Healthy Longevity and the Imperative of Human Progress

Here I'll point out a long article that ties together technological advances that increase human longevity with some of the broader modern issues of progress, change, and opposition to progress that are important in modern societies.

Stagnation and stasis are ever the goal of much of our politics: a thousand Canutes standing athwart the tide. People are reflexively conservative, even in times of great change brought on by technological progress, and that is reflected in regulation and other forms of obstruction that slow down beneficial change. Nowhere is this more apparent than in medicine, one of the most heavily regulated areas of research and development. We are in the midst of a biotechnology revolution, capabilities advancing by leaps and bounds in the laboratory, and costs plummeting, yet the delivery of new clinical therapies is becoming slower and more expensive year after year. The costs imposed by regulation have doubled in the past decade, and for no good reason.

Stasis is the path to destruction, the eventual collapse of a society under the weight of regulation and coercive redistribution. Continued and accelerating progress is the path to a golden future, and medical technologies to enhance longevity while also defeating age-related frailty and disease will play an important role in putting us on this road:

Technological progress, particularly radical extension of the human lifespan through periodic rejuvenation that can restore the body to a more youthful condition, is also the only hope for remedying unsustainable expenditures of national governments, which are presently primarily intended to support people's income and healthcare needs in old age. Rejuvenation biotechnology of the sort championed by Dr. Aubrey de Grey's SENS Research Foundation could be developed with sufficient investment into the research, and could become disseminated by biotechnology entrepreneurs, ensuring that older people do not become decrepit or incapable of productive work as they age.

Many people who receive rejuvenation treatments will not want to retire - at least not from all work - if they still feel the vitality of youth. They will seek out activities to support human well-being and high living standards, even if they have saved enough money to consider it unnecessary to take a regular 8-to-5 job. With the vitality of youth combined with the experience of age, these people will be able to make sophisticated, persistent contributions to human civilization and will tend to plan for the longer term, as compared to most people today.

Fortunately, there are glimmers of hope that the path of gradual embrace of ever-accelerating progress will be the one taken in the early-21st-century Western world. The best outcome would be for an existing elite to facilitate mechanisms for its own evolution by offering people of merit but from humble backgrounds a place in real decision-making. Some of that evolution can occur through market competition - new, upstart businesses displacing incumbents and gradually amassing significant resources themselves. The best instantiation of this in the United States today is the Silicon Valley entrepreneurial culture - which, incidentally, now tends to finance longevity research.

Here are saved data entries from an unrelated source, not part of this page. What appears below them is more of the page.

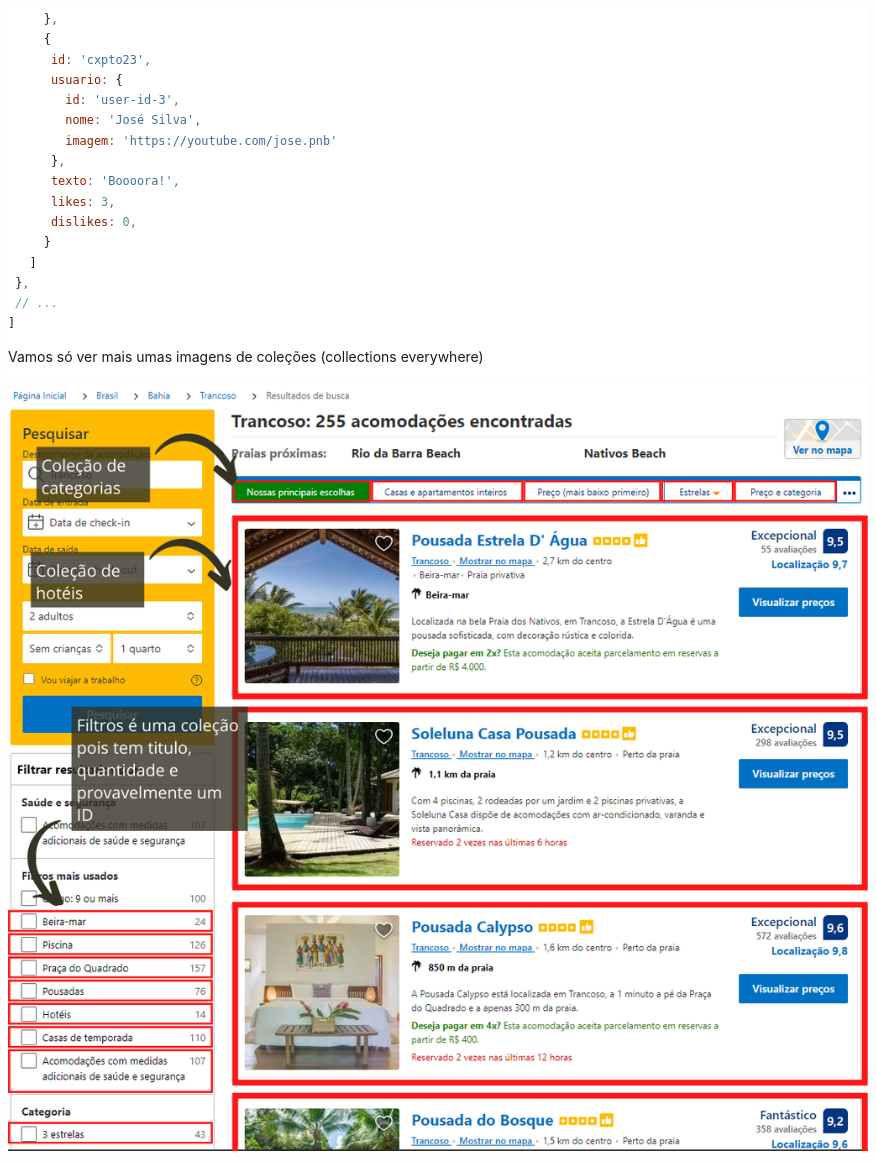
 ```js
     },
     {
      id: 'cxpto23',
      usuario: {
        id: 'user-id-3',
        nome: 'José Silva',
        imagem: 'https://youtube.com/jose.pnb'
      },
      texto: 'Boooora!',
      likes: 3,
      dislikes: 0,
     }
   ]
 },
 // ...
]
```

Vamos só ver mais umas imagens de coleções (collections everywhere)

![Coleções na Booking](imgs/booking-collections.png)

These developments are evidence that the United States today is characterized not by one elite, but by several - and the old "Paper Belt" elite is clearly in conflict with the new Silicon Valley elite. Differences in the breadth of vision among elites matter. For instance, breakthroughs in human longevity could actually be a great boon for medical providers and the first pharmaceutical companies that offer effective products/treatments. Even the most ambitious proponents of life extension do not think it possible to develop a magic immortality pill. Rather, the treatments involved (which will be quite expensive at first) would require periodic regeneration of the cells and tissues within a person's body - essentially resetting the biological clock every decade or so, while further innovation uncovers ways to reverse the damage more cheaply, safely, and effectively. This is a field ripe with opportunities for enterprising doctors, researchers, and engineers (while, at the same time, certainly endangering many extant business models). Some government officials, if they are sufficiently perceptive, could also be persuaded to support these changes - if only because they could prevent a catastrophic collapse of Social Security and Medicare.

The key to achieving a freer, more prosperous, and longer-lived future is to educate both elites and the general public to accurately weigh the opportunities and risks of emerging technologies. Too many individuals today, both elites and ordinary people, view technological progress with suspicion, conjuring in their minds every possible dystopian scenario and every possible malfunction, inconvenience, lost possibility, moral reservation, or aesthetic dislike they can muster against breakthroughs in life extension, artificial intelligence, robotics, autonomous vehicles, genetic engineering, nanotechnology, and many other areas of advancement that could vastly benefit us all. If we have a modicum of technological progress, the West might be able to muddle through the next several decades. If we have an acceleration of technological progress, the West will leave its current problems in the dust.